En première instance, il avait été condamné à huit mois d’emprisonnement avec sursis et à une année d’inéligibilité, sans exécution immédiate de la peine. Il est accusé d’avoir perçu des fonds du Parlement européen entre 2014 et 2015 alors qu’il travaillait en réalité pour le parti, auprès de Marine Le Pen.
Des questions difficiles pour l’élu
Lors de son retour à la barre, Julien Odoul a eu du mal à se défendre. Il semblait presque résigné face aux juges. La présidente du tribunal, Michèle Agi, lui a demandé s’il se posait des questions sur sa situation, étant assistant parlementaire d’une députée européenne qui ne lui donnait que peu de tâches. Il a répondu : « Non, je ne me pose pas de question ».
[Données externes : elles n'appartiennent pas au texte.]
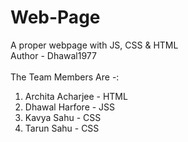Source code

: # Web-Page
A proper webpage with JS, CSS &amp; HTML <BR>
Author - Dhawal1977 <BR><BR>
The Team Members Are -: 
<OL>
  <LI>Archita Acharjee - HTML</LI>
  <LI>Dhawal Harfore - JSS</LI>
  <LI>Kavya Sahu - CSS</LI>
  <LI>Tarun Sahu - CSS</LI>
</OL>

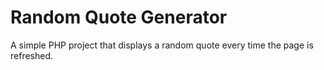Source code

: # Random Quote Generator

A simple PHP project that displays a random quote every time the page is refreshed.

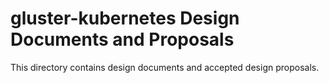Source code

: # gluster-kubernetes Design Documents and Proposals

This directory contains design documents and accepted design proposals.
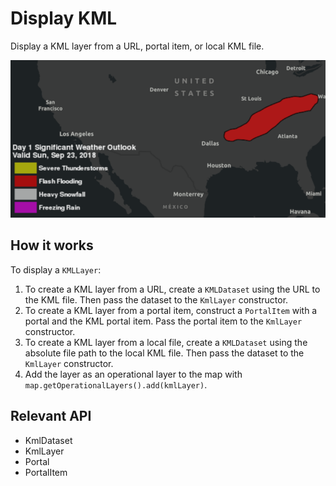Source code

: # Display KML

Display a KML layer from a URL, portal item, or local KML file.

![](DisplayKML.png)

## How it works

To display a `KMLLayer`:

1.  To create a KML layer from a URL, create a `KMLDataset` using the URL to the KML file. Then pass the dataset to the `KmlLayer` constructor.
2.  To create a KML layer from a portal item, construct a `PortalItem` with a portal and the KML portal item. Pass the portal item to the `KmlLayer` constructor.
3.  To create a KML layer from a local file, create a `KMLDataset` using the absolute file path to the local KML file. Then pass the dataset to the `KmlLayer` constructor.
4.  Add the layer as an operational layer to the map with `map.getOperationalLayers().add(kmlLayer)`.

## Relevant API

*   KmlDataset
*   KmlLayer
*   Portal
*   PortalItem
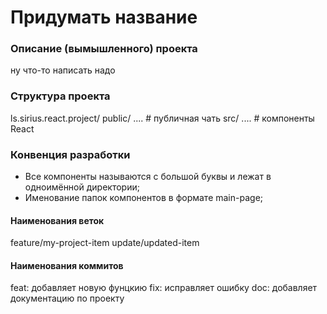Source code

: # Придумать название

### Описание (вымышленного) проекта
ну что-то написать надо

### Структура проекта
ls.sirius.react.project/
public/ ....            # публичная чать
src/ ....               # компоненты React

### Конвенция разработки
- Все компоненты называются с большой буквы и лежат в одноимённой директории;
- Именование папок компонентов в формате main-page;

#### Наименования веток
feature/my-project-item
update/updated-item

#### Наименования коммитов
feat: добавляет новую фунцкию
fix: исправляет ошибку
doc: добавляет документацию по проекту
Le tribunal a évoqué un mail daté de février 2015, déjà mentionné lors du premier procès, dans lequel il demandait à Marine Le Pen s’il pouvait venir au Parlement européen et faire connaissance avec Mylène Troszczynski, une autre eurodéputée dont il était assistant depuis plusieurs mois.
Les responsabilités et les excuses d’Odoul
Face aux questions, Julien Odoul a tenté de rejeter la faute sur Mylène Troszczynski, affirmant qu’il avait suivi les instructions de sa députée. Il a conclu en disant : « si Mylène Troszczynski m’avait donné du travail, je ne serai pas devant vous aujourd’hui ».
La présidente a montré d’autres pièces du dossier, notamment un mail d’avril 2015 où la députée européenne évoque la nécessité de prouver le temps qu’il lui consacrait, ce qui indique une double fonction : auprès d’elle et au cabinet de Marine Le Pen. Cependant, il lui a été reproché de ne pas pouvoir prouver ses activités en tant qu’eurodéputé.
En revanche, des preuves montrent que Julien Odoul travaillait pour Marine Le Pen. La cour a en effet retrouvé dans ses documents qu’il signait ses mails en tant que « conseiller spécial de Marine Le Pen ».
Lors d’une perquisition, les enquêteurs ont également retrouvé son CV, où il mentionne son rôle de conseiller spécial de Marine Le Pen à partir d’octobre 2014, sans faire référence à son poste d’assistant au Parlement européen.
Une conclusion difficile
Julien Odoul n’a pas reconnu formellement les faits qui lui sont reprochés, mais il a exprimé des regrets quant à cette période. Il a terminé en déclarant qu’il « regrette infiniment cette période ».